For domestic support programs the U.S. proposed to reduce its amber box limit on trade distorting subsidies by 60 percent to $7.6 billion by the end of a five-year transition, with product-specific caps based on the 1999-2001 period. The U.S. is currently limited to a total of $19.1 billion per year. The U.S. proposal reduces the EU limit by 83 percent. The declaration from the Hong Kong meeting in December of last year provided for three bands for reductions in the amber box limit and for reductions in overall trade-distorting domestic support (OTDS), the sum of amber box, blue box and de minimis. The U.S. did not propose an overall cap in supports, but other countries are committed to making an overall cap part of the agreement.
Blandford and Josling see major reductions for OTDS, “values of the order of 70 percent for band 3, 60 percent for band 2 and 50 percent for band 1 would seem to be necessary if the domestic support provisions of a new agreement are to make an effective contribution to reducing future distortions created by domestic support programs.” Band three is the EU; band two is the U.S. and Japan; and band one is the rest of the world. For the amber box, “we suggest that cuts of 75, 65, and 55 percent in the Total AMS for the three bands would provide a balance to the required level of cuts in the OTDS by band.” The U.S. would fit into the 65 percent band for the amber box which is not substantially different from the 60 percent reduction proposed by the U.S. The debate will come down to the shape and limits on the OTDS and any limits on the green box programs.
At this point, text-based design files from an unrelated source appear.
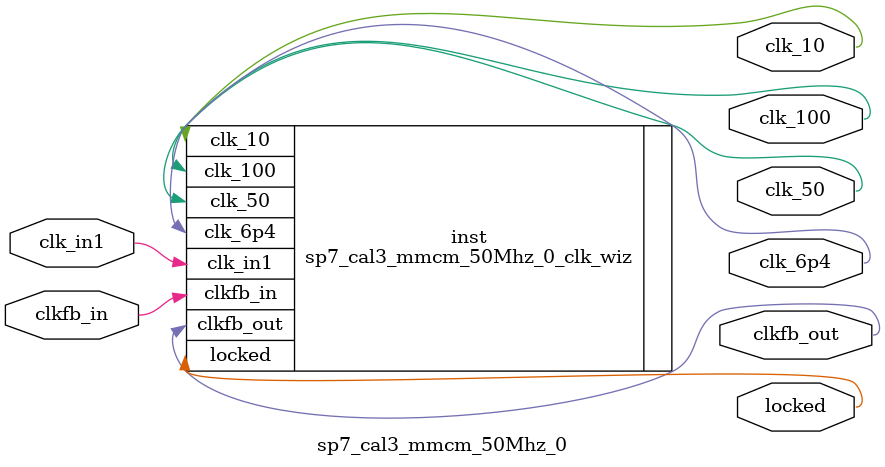
<source format=v>


`timescale 1ps/1ps

(* CORE_GENERATION_INFO = "sp7_cal3_mmcm_50Mhz_0,clk_wiz_v6_0_5_0_0,{component_name=sp7_cal3_mmcm_50Mhz_0,use_phase_alignment=true,use_min_o_jitter=false,use_max_i_jitter=false,use_dyn_phase_shift=false,use_inclk_switchover=false,use_dyn_reconfig=false,enable_axi=0,feedback_source=FDBK_ONCHIP,PRIMITIVE=MMCM,num_out_clk=4,clkin1_period=20.000,clkin2_period=10.0,use_power_down=false,use_reset=false,use_locked=true,use_inclk_stopped=false,feedback_type=SINGLE,CLOCK_MGR_TYPE=NA,manual_override=false}" *)

module sp7_cal3_mmcm_50Mhz_0 
 (
  input         clkfb_in,
  // Clock out ports
  output        clk_50,
  output        clk_10,
  output        clk_100,
  output        clk_6p4,
  output        clkfb_out,
  // Status and control signals
  output        locked,
 // Clock in ports
  input         clk_in1
 );

  sp7_cal3_mmcm_50Mhz_0_clk_wiz inst
  (
  .clkfb_in(clkfb_in),
  // Clock out ports  
  .clk_50(clk_50),
  .clk_10(clk_10),
  .clk_100(clk_100),
  .clk_6p4(clk_6p4),
  .clkfb_out(clkfb_out),
  // Status and control signals               
  .locked(locked),
 // Clock in ports
  .clk_in1(clk_in1)
  );

endmodule

</source>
A press briefing by Deputy Assistant USTR Jason Hafemeister on June 16th provided other indicators of the contour of the debate. He was questioned about working on TRQs with the European Union which would be part of the compromise with the EU on sensitive products. Product specific de minimis spending and its part in an overall cap on spending were raised as issues. De minimis programs are expected to be limited to 2.5 percent of the value of production for a commodity. Other countries continue to be skeptical of U.S. commitment to actually cut spending, either overall or in specific programs.
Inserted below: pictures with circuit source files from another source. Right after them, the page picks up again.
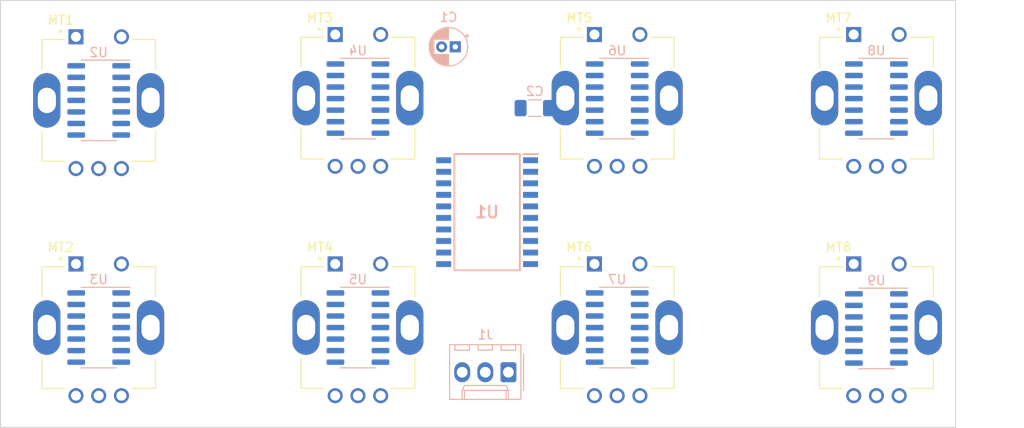
<source format=kicad_pcb>
(kicad_pcb (version 20211014) (generator pcbnew)

  (general
    (thickness 1.6)
  )

  (paper "A4")
  (layers
    (0 "F.Cu" signal)
    (31 "B.Cu" signal)
    (32 "B.Adhes" user "B.Adhesive")
    (33 "F.Adhes" user "F.Adhesive")
    (34 "B.Paste" user)
    (35 "F.Paste" user)
    (36 "B.SilkS" user "B.Silkscreen")
    (37 "F.SilkS" user "F.Silkscreen")
    (38 "B.Mask" user)
    (39 "F.Mask" user)
    (40 "Dwgs.User" user "User.Drawings")
    (41 "Cmts.User" user "User.Comments")
    (42 "Eco1.User" user "User.Eco1")
    (43 "Eco2.User" user "User.Eco2")
    (44 "Edge.Cuts" user)
    (45 "Margin" user)
    (46 "B.CrtYd" user "B.Courtyard")
    (47 "F.CrtYd" user "F.Courtyard")
    (48 "B.Fab" user)
    (49 "F.Fab" user)
    (50 "User.1" user)
    (51 "User.2" user)
    (52 "User.3" user)
    (53 "User.4" user)
    (54 "User.5" user)
    (55 "User.6" user)
    (56 "User.7" user)
    (57 "User.8" user)
    (58 "User.9" user)
  )

  (setup
    (pad_to_mask_clearance 0)
    (pcbplotparams
      (layerselection 0x00010fc_ffffffff)
      (disableapertmacros false)
      (usegerberextensions false)
      (usegerberattributes true)
      (usegerberadvancedattributes true)
      (creategerberjobfile true)
      (svguseinch false)
      (svgprecision 6)
      (excludeedgelayer true)
      (plotframeref false)
      (viasonmask false)
      (mode 1)
      (useauxorigin false)
      (hpglpennumber 1)
      (hpglpenspeed 20)
      (hpglpendiameter 15.000000)
      (dxfpolygonmode true)
      (dxfimperialunits true)
      (dxfusepcbnewfont true)
      (psnegative false)
      (psa4output false)
      (plotreference true)
      (plotvalue true)
      (plotinvisibletext false)
      (sketchpadsonfab false)
      (subtractmaskfromsilk false)
      (outputformat 1)
      (mirror false)
      (drillshape 1)
      (scaleselection 1)
      (outputdirectory "")
    )
  )

  (net 0 "")
  (net 1 "+5V")
  (net 2 "GND")
  (net 3 "E_A1_A")
  (net 4 "E_A1_B")
  (net 5 "E_A2_A")
  (net 6 "E_A2_B")
  (net 7 "E_B1_A")
  (net 8 "E_B1_B")
  (net 9 "E_B2_A")
  (net 10 "E_B2_B")
  (net 11 "E_C1_A")
  (net 12 "E_C1_B")
  (net 13 "E_C2_A")
  (net 14 "E_C2_B")
  (net 15 "E_D1_A")
  (net 16 "E_D1_B")
  (net 17 "E_D2_A")
  (net 18 "E_D2_B")
  (net 19 "SDA")
  (net 20 "SCL")
  (net 21 "UPDI")
  (net 22 "E_A1_SW")
  (net 23 "E_A2_SW")
  (net 24 "E_B1_SW")
  (net 25 "E_B2_SW")
  (net 26 "E_C1_SW")
  (net 27 "E_C2_SW")
  (net 28 "E_D1_SW")
  (net 29 "E_D2_SW")
  (net 30 "/Untitled Sheet/ENC_CTL_1")
  (net 31 "/Untitled Sheet/ENC_CTL_2")
  (net 32 "/Untitled Sheet/ENC_A_A")
  (net 33 "/Untitled Sheet/ENC_A_B")
  (net 34 "/Untitled Sheet/ENC_A_SW")
  (net 35 "/Untitled Sheet/ENC_B_A")
  (net 36 "/Untitled Sheet/ENC_B_B")
  (net 37 "/Untitled Sheet/ENC_B_SW")
  (net 38 "/Untitled Sheet/ENC_C_A")
  (net 39 "/Untitled Sheet/ENC_C_B")
  (net 40 "/Untitled Sheet/ENC_C_SW")
  (net 41 "/Untitled Sheet/ENC_D_A")
  (net 42 "/Untitled Sheet/ENC_D_B")
  (net 43 "/Untitled Sheet/ENC_D_SW")
  (net 44 "unconnected-(U1-Pad19)")
  (net 45 "unconnected-(U2-Pad10)")
  (net 46 "unconnected-(U2-Pad11)")
  (net 47 "unconnected-(U2-Pad12)")
  (net 48 "unconnected-(U3-Pad10)")
  (net 49 "unconnected-(U3-Pad11)")
  (net 50 "unconnected-(U3-Pad12)")
  (net 51 "unconnected-(U4-Pad10)")
  (net 52 "unconnected-(U4-Pad11)")
  (net 53 "unconnected-(U4-Pad12)")
  (net 54 "unconnected-(U5-Pad10)")
  (net 55 "unconnected-(U5-Pad11)")
  (net 56 "unconnected-(U5-Pad12)")
  (net 57 "unconnected-(U6-Pad10)")
  (net 58 "unconnected-(U6-Pad11)")
  (net 59 "unconnected-(U6-Pad12)")
  (net 60 "unconnected-(U7-Pad10)")
  (net 61 "unconnected-(U7-Pad11)")
  (net 62 "unconnected-(U7-Pad12)")
  (net 63 "unconnected-(U8-Pad10)")
  (net 64 "unconnected-(U8-Pad11)")
  (net 65 "unconnected-(U8-Pad12)")
  (net 66 "unconnected-(U9-Pad10)")
  (net 67 "unconnected-(U9-Pad11)")
  (net 68 "unconnected-(U9-Pad12)")

  (footprint "3dAudioFoot:XDCR_PEC11R-4215F-S0024" (layer "F.Cu") (at 65.8 74))

  (footprint "3dAudioFoot:XDCR_PEC11R-4215F-S0024" (layer "F.Cu") (at 122.8 74))

  (footprint "3dAudioFoot:XDCR_PEC11R-4215F-S0024" (layer "F.Cu") (at 151.3 48.75))

  (footprint "3dAudioFoot:XDCR_PEC11R-4215F-S0024" (layer "F.Cu") (at 65.8 49))

  (footprint "3dAudioFoot:XDCR_PEC11R-4215F-S0024" (layer "F.Cu") (at 122.8 48.75))

  (footprint "3dAudioFoot:XDCR_PEC11R-4215F-S0024" (layer "F.Cu") (at 94.3 74))

  (footprint "3dAudioFoot:XDCR_PEC11R-4215F-S0024" (layer "F.Cu") (at 151.3 74))

  (footprint "3dAudioFoot:XDCR_PEC11R-4215F-S0024" (layer "F.Cu") (at 94.3 48.75))

  (footprint "Package_SO:SOIC-14_3.9x8.7mm_P1.27mm" (layer "B.Cu") (at 122.8 74 180))

  (footprint "Package_SO:SOIC-14_3.9x8.7mm_P1.27mm" (layer "B.Cu") (at 65.8 74 180))

  (footprint "3dAudioFoot:attiny1626" (layer "B.Cu") (at 108.5 61.3 180))

  (footprint "Package_SO:SOIC-14_3.9x8.7mm_P1.27mm" (layer "B.Cu") (at 94.3 74 180))

  (footprint "3dAudioFoot:Molex_KK-254_AE-6410-03A_1x03_P2.54mm_Vertical" (layer "B.Cu") (at 110.84 78.92 180))

  (footprint "Package_SO:SOIC-14_3.9x8.7mm_P1.27mm" (layer "B.Cu") (at 151.3 48.8 180))

  (footprint "Capacitor_THT:CP_Radial_D4.0mm_P1.50mm" (layer "B.Cu") (at 105 43.1 180))

  (footprint "Package_SO:SOIC-14_3.9x8.7mm_P1.27mm" (layer "B.Cu") (at 94.3 48.8 180))

  (footprint "Package_SO:SOIC-14_3.9x8.7mm_P1.27mm" (layer "B.Cu") (at 151.3 74.1 180))

  (footprint "Package_SO:SOIC-14_3.9x8.7mm_P1.27mm" (layer "B.Cu") (at 122.8 48.8 180))

  (footprint "Capacitor_SMD:C_1206_3216Metric_Pad1.33x1.80mm_HandSolder" (layer "B.Cu") (at 113.744801 49.85 180))

  (footprint "Package_SO:SOIC-14_3.9x8.7mm_P1.27mm" (layer "B.Cu") (at 65.8 49 180))

  (gr_line (start 55.1 38) (end 160 38) (layer "Edge.Cuts") (width 0.1) (tstamp 37ccbd06-6fe6-4189-aa73-c714bc11fc88))
  (gr_line (start 160 85) (end 55 85) (layer "Edge.Cuts") (width 0.1) (tstamp 41167201-ca5d-457c-b1e2-1ba89d2e74a4))
  (gr_line (start 160 38) (end 160 85) (layer "Edge.Cuts") (width 0.1) (tstamp be3c1cd4-b561-4027-8d03-dff77c563cfb))
  (gr_line (start 55 85) (end 55 38) (layer "Edge.Cuts") (width 0.1) (tstamp cecfdd0f-8096-4246-a8fd-ff1a0aadac58))

)

</source>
A peace clause restricting WTO cases as long as countries meet the terms of the agreement was addressed by Deputy Assistant USTR Hafemeister. He said, “We are going to engage in a serious process of domestic reform at home and will lock it in a Farm Bill, something that is a long term endeavor for our Congress and our producers. So having some certainty about what the allowed support measures are in the WTO is quite important. Consequently we’re looking for a type of a peace clause to provide that.” Blandford and Josling see a peace clause as part of the final negotiations, “Reviving the Peace Clause and limiting it to sheltering the Green Box could prove an acceptable price for tighter constraints on trade distorting support.”
The talks on agricultural issues have moved enough that the Administration will likely continue to push ahead. The challenges ahead remain large, but the opportunities seem to be worth the effort.